= Problem description =
Going down the data below, set down exactly the line with "3: (617, 238, 2.76)" and each line after it through the line with "26: (247, 532, 2.45)"; no other lines.

= Data for review =
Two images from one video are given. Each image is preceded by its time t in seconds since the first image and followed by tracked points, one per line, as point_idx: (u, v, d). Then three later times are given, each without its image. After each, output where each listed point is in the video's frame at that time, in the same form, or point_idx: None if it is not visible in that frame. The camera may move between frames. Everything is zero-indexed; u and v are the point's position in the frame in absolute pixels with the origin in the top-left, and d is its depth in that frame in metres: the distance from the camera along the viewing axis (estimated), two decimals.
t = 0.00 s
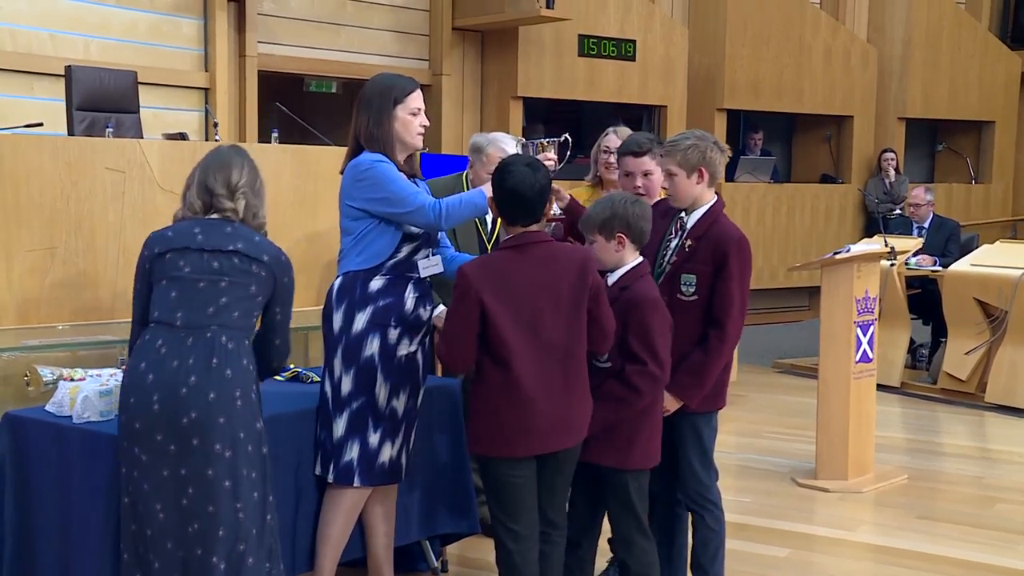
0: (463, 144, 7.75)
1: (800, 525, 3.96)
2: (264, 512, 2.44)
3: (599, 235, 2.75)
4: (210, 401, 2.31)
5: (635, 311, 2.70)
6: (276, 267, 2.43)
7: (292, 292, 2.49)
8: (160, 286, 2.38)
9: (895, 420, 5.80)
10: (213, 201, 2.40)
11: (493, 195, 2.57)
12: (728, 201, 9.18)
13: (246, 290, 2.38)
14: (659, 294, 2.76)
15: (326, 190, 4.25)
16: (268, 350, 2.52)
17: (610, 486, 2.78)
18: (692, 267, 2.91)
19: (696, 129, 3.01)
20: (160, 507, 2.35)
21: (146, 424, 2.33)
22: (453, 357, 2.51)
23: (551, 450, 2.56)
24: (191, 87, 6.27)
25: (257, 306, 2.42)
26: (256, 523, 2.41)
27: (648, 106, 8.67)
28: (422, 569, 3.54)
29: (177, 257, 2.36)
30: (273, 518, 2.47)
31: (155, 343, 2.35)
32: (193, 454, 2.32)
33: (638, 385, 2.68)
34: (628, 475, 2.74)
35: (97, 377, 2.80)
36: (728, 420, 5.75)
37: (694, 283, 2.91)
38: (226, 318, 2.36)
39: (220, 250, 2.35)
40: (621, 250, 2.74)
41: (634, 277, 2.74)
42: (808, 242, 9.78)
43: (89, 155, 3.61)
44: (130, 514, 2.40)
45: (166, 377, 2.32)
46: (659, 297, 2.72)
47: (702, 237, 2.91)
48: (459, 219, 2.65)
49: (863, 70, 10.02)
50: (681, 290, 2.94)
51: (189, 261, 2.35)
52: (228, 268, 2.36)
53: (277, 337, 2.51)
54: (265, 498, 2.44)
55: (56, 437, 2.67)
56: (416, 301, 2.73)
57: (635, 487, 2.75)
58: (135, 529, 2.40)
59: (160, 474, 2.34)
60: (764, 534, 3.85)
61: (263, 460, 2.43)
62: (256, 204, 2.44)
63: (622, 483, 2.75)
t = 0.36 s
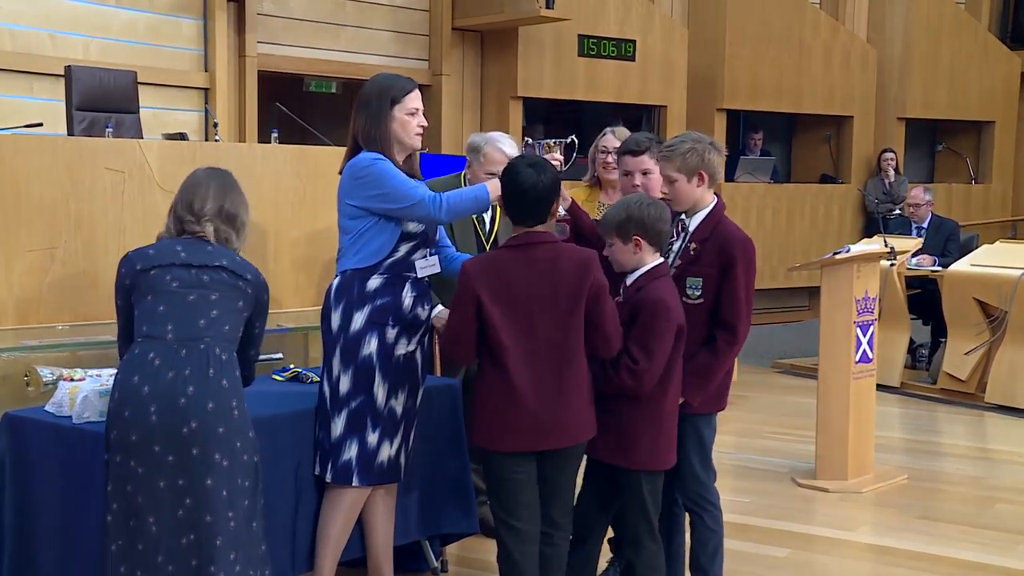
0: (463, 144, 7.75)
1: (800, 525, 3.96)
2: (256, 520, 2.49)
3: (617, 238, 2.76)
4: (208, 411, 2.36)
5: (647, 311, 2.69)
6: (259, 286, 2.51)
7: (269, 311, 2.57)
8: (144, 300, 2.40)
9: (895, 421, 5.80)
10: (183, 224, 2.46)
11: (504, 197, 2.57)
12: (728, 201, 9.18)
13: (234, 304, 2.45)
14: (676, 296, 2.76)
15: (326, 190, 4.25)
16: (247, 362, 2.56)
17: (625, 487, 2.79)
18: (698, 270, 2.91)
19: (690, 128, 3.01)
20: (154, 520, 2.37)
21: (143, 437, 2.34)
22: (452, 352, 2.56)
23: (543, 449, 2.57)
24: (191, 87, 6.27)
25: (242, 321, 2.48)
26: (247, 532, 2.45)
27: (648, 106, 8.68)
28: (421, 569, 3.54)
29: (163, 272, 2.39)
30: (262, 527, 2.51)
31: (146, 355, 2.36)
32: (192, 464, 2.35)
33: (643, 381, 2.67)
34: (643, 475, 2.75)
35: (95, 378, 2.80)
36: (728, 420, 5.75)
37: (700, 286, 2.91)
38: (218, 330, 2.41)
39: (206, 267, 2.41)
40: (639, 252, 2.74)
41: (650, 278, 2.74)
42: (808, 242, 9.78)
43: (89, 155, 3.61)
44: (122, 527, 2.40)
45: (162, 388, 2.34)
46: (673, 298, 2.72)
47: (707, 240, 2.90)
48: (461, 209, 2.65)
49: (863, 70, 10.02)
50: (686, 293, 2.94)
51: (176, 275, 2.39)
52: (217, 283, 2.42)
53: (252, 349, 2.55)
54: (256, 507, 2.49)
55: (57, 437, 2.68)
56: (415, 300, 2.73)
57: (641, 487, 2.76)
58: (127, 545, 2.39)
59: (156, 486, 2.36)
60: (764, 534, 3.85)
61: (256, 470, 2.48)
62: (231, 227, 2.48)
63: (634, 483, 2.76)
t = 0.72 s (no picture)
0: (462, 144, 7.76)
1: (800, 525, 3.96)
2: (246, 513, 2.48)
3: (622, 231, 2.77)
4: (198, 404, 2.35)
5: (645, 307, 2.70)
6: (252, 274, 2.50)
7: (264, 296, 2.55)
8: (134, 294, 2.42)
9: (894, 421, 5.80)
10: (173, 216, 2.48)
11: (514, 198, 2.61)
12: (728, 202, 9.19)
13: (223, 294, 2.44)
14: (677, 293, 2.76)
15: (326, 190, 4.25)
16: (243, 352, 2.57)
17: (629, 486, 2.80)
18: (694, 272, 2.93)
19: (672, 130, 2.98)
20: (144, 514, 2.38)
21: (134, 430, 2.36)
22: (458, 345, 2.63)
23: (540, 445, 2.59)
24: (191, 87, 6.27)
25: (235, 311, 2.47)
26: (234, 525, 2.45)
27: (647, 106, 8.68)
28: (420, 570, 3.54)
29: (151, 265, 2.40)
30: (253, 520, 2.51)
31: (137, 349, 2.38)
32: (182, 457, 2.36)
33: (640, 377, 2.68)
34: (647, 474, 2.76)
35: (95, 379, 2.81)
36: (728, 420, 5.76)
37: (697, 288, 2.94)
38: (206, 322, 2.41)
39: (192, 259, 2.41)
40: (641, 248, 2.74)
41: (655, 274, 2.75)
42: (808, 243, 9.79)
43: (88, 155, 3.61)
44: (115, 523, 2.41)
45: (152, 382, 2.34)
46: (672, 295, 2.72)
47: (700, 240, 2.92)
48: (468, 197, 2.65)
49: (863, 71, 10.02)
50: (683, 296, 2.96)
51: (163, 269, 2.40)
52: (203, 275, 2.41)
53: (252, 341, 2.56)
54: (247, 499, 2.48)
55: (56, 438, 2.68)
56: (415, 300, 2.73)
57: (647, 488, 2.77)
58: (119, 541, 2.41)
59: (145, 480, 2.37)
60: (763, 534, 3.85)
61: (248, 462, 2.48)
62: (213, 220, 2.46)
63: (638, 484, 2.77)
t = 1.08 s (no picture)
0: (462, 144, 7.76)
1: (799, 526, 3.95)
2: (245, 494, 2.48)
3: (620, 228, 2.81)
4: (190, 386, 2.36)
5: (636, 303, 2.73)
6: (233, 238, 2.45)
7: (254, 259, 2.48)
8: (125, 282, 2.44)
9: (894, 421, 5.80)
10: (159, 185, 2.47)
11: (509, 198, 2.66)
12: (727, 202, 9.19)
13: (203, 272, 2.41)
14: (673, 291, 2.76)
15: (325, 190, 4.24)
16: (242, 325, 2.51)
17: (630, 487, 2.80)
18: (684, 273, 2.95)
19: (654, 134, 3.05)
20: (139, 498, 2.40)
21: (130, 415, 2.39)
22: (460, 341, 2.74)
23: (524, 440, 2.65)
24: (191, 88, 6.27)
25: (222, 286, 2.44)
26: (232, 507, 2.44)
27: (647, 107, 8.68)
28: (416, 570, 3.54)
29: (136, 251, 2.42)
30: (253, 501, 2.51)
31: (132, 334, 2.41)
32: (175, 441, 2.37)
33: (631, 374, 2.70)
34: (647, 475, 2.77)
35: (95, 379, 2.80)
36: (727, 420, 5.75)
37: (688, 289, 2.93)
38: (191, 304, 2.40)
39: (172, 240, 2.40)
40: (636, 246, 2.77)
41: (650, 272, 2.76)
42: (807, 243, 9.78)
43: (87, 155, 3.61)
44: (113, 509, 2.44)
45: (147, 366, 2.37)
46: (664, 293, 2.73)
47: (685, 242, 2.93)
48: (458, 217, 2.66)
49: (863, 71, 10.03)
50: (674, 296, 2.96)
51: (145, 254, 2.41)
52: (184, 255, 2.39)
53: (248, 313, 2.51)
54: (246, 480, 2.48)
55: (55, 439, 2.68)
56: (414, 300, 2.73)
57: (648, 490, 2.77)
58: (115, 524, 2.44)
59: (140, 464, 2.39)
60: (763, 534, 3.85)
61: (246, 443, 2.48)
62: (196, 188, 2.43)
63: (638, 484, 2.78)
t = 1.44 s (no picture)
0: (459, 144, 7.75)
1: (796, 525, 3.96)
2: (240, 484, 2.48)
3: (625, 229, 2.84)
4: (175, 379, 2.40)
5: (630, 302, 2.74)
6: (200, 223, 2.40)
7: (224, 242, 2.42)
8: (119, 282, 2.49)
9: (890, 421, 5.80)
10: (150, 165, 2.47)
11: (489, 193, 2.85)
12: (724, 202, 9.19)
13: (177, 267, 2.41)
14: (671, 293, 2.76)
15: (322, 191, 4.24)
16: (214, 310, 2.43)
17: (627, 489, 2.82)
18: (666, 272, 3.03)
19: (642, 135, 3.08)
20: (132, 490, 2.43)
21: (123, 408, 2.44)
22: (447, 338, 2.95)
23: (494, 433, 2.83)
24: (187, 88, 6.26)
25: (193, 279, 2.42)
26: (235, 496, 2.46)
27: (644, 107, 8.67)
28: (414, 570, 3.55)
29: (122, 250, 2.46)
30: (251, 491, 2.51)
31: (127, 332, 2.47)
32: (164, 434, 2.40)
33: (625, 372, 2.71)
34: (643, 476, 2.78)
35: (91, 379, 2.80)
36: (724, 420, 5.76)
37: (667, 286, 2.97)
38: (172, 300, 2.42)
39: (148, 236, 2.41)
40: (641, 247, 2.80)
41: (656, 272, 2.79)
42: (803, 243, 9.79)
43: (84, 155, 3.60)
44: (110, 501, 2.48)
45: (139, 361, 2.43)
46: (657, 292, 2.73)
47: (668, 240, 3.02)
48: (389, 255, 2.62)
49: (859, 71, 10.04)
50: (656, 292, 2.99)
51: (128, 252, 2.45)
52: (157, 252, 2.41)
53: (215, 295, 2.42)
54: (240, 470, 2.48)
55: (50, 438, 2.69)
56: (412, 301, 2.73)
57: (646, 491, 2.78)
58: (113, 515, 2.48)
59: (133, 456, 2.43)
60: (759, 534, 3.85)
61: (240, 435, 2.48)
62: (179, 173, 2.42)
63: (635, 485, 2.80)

--

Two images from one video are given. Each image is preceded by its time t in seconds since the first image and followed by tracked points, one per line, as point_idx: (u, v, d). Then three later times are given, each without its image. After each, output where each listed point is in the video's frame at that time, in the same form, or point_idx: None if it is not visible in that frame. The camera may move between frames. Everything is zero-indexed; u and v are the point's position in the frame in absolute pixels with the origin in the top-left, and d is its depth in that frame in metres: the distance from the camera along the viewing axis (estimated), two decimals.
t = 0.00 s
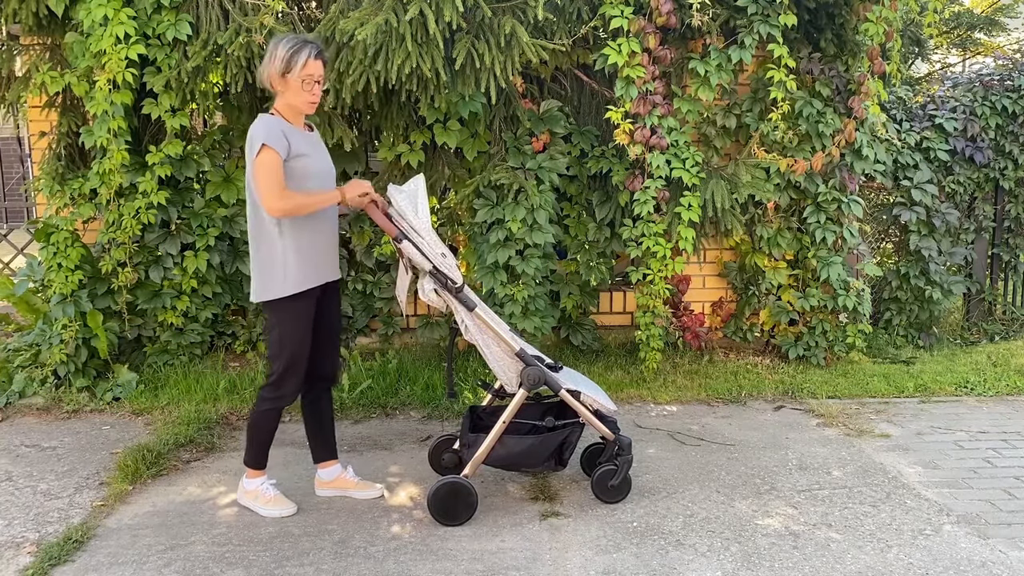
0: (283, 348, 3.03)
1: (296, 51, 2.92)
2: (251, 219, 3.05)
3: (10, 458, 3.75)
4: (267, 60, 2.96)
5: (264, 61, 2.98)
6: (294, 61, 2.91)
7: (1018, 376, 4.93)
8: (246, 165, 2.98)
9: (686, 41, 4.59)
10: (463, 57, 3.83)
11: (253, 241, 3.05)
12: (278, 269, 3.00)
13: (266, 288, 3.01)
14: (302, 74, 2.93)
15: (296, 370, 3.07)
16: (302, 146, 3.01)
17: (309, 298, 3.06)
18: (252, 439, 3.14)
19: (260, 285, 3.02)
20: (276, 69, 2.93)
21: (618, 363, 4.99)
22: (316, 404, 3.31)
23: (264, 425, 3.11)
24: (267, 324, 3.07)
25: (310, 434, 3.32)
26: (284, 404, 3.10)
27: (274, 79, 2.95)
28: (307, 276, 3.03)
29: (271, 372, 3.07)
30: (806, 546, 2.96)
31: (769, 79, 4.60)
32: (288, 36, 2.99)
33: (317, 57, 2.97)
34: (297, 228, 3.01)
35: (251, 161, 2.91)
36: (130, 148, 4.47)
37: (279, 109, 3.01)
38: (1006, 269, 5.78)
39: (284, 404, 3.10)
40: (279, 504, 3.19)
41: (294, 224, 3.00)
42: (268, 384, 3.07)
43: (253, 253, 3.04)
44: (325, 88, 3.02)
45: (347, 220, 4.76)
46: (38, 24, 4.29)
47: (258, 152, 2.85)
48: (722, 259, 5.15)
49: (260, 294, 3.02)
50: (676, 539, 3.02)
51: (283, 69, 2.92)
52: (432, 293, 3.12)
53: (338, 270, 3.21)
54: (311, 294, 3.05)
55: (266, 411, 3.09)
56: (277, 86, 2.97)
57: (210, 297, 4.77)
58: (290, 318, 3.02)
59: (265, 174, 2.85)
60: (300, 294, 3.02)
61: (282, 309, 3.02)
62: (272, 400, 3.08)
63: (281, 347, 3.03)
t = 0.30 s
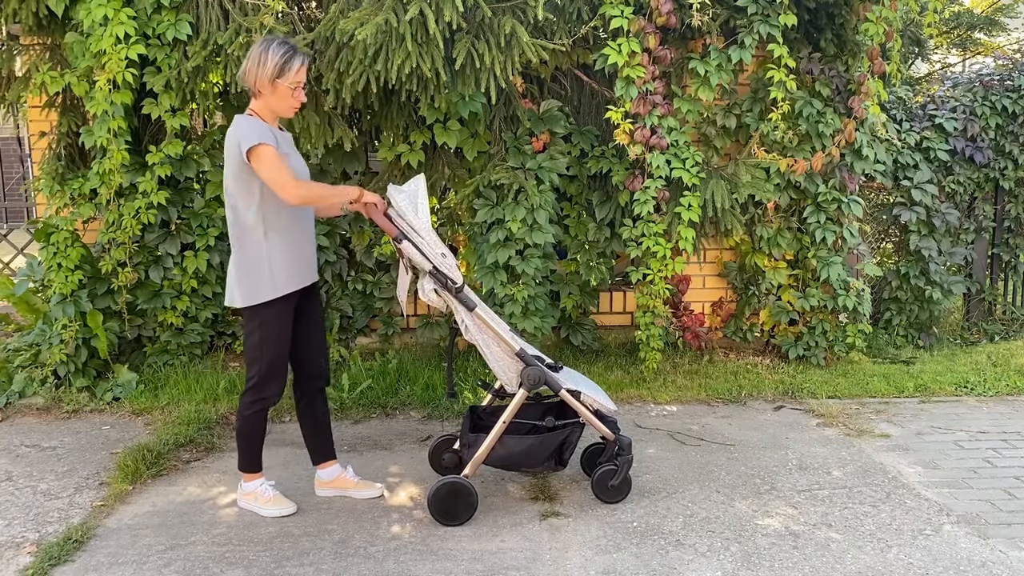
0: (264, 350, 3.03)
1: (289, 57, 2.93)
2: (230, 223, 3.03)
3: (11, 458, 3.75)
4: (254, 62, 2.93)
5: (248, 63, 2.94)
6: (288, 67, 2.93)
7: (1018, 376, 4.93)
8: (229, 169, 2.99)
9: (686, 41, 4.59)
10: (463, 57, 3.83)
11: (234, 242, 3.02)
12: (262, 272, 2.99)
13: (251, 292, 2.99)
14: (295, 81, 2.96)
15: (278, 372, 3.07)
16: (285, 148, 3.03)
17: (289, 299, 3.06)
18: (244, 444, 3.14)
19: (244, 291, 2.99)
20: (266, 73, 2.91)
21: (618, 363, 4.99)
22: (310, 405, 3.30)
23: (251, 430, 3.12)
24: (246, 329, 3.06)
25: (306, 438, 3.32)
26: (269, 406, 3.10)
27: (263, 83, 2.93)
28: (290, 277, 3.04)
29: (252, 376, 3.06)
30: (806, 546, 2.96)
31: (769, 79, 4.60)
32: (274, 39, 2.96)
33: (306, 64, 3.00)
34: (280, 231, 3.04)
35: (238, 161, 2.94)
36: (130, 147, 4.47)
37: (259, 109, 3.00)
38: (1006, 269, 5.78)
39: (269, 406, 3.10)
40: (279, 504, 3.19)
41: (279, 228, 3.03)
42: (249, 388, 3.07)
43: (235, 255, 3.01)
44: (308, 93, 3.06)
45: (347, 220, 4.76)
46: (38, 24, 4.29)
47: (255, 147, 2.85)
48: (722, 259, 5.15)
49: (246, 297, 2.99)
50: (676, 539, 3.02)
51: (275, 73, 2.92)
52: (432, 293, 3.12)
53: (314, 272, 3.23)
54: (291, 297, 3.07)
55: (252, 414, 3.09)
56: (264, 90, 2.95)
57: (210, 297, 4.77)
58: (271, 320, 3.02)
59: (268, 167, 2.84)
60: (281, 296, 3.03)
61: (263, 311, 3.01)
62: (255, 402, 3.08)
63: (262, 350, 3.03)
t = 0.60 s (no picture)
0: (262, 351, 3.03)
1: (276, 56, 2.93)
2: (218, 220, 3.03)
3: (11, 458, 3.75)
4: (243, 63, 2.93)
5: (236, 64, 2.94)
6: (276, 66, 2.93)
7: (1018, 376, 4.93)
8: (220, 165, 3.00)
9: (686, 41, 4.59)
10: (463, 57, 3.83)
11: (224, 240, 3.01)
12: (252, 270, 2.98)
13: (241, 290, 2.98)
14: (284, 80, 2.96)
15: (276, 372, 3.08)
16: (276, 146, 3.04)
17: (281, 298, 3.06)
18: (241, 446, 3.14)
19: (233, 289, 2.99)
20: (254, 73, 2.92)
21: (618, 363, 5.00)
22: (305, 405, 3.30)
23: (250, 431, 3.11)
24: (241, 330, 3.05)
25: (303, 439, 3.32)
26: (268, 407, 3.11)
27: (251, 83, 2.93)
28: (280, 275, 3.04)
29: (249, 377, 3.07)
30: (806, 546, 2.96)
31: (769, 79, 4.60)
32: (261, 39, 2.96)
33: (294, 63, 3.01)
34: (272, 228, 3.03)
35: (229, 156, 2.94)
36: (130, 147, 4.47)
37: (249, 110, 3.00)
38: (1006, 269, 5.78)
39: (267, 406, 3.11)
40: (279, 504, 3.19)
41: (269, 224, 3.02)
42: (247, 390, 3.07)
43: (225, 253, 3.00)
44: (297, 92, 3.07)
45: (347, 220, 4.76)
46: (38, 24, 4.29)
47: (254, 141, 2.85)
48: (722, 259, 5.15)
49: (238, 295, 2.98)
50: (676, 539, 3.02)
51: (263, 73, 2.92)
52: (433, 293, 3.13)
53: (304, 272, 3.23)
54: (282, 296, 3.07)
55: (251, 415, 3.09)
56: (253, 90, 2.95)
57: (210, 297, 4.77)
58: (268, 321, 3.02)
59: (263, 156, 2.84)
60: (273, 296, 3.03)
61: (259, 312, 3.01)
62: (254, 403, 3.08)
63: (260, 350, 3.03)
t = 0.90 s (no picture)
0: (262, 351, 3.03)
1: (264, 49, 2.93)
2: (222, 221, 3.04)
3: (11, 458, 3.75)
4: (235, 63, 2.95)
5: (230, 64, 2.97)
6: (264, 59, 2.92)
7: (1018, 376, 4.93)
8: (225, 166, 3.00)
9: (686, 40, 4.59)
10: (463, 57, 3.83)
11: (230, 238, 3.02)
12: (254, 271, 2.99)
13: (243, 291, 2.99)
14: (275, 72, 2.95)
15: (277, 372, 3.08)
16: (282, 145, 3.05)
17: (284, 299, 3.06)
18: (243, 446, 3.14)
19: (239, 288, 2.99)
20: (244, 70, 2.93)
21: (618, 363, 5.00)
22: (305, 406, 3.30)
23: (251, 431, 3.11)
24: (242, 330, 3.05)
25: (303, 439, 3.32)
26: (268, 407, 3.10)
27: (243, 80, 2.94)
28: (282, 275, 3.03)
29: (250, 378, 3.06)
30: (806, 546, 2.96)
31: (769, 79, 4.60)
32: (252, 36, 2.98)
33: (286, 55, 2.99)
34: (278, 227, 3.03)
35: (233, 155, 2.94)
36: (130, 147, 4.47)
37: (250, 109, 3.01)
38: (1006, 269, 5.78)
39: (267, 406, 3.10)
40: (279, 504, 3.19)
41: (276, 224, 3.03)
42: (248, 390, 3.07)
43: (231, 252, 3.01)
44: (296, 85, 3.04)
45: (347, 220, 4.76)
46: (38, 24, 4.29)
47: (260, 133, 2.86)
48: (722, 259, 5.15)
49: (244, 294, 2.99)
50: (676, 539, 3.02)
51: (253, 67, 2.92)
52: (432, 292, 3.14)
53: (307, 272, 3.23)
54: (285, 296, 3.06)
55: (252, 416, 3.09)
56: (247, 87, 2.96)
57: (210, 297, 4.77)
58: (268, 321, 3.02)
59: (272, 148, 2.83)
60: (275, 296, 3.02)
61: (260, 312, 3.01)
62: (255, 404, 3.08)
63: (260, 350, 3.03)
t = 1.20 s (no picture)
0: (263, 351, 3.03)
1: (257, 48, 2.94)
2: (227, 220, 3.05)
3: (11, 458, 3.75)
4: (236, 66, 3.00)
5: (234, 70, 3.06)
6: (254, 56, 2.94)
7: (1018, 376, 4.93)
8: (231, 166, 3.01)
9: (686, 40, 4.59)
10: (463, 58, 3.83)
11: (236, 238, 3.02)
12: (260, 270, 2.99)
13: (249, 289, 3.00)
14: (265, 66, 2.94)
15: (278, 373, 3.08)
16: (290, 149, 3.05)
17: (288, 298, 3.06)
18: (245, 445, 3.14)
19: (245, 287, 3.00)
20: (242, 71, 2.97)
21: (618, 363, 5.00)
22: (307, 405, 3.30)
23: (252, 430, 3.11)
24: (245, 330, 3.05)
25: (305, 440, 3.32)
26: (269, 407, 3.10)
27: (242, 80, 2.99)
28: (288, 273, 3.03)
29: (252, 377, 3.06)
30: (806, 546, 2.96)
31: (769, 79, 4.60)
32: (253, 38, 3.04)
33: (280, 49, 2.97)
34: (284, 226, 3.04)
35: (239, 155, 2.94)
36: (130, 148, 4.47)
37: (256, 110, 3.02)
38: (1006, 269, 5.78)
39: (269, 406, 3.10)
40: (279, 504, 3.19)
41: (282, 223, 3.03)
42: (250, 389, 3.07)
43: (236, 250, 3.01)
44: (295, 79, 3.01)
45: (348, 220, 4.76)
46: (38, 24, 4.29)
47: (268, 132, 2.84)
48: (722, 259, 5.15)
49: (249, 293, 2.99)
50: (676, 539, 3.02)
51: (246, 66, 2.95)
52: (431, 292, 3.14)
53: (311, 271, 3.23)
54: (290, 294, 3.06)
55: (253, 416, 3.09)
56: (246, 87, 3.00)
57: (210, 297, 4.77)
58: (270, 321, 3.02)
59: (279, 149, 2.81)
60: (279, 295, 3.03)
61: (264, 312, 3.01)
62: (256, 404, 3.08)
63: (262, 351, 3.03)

= Solution to the problem =
3: (617, 238, 2.76)
4: (208, 411, 2.36)
5: (647, 311, 2.69)
6: (259, 286, 2.51)
7: (269, 311, 2.57)
8: (144, 300, 2.40)
9: (895, 421, 5.80)
10: (183, 224, 2.46)
11: (504, 197, 2.57)
12: (728, 201, 9.18)
13: (234, 304, 2.45)
14: (676, 296, 2.76)
15: (326, 190, 4.25)
16: (247, 362, 2.56)
17: (625, 487, 2.79)
18: (698, 270, 2.91)
19: (690, 128, 3.01)
20: (154, 520, 2.37)
21: (143, 437, 2.34)
22: (452, 352, 2.56)
23: (543, 449, 2.57)
24: (191, 87, 6.27)
25: (242, 321, 2.48)
26: (247, 532, 2.45)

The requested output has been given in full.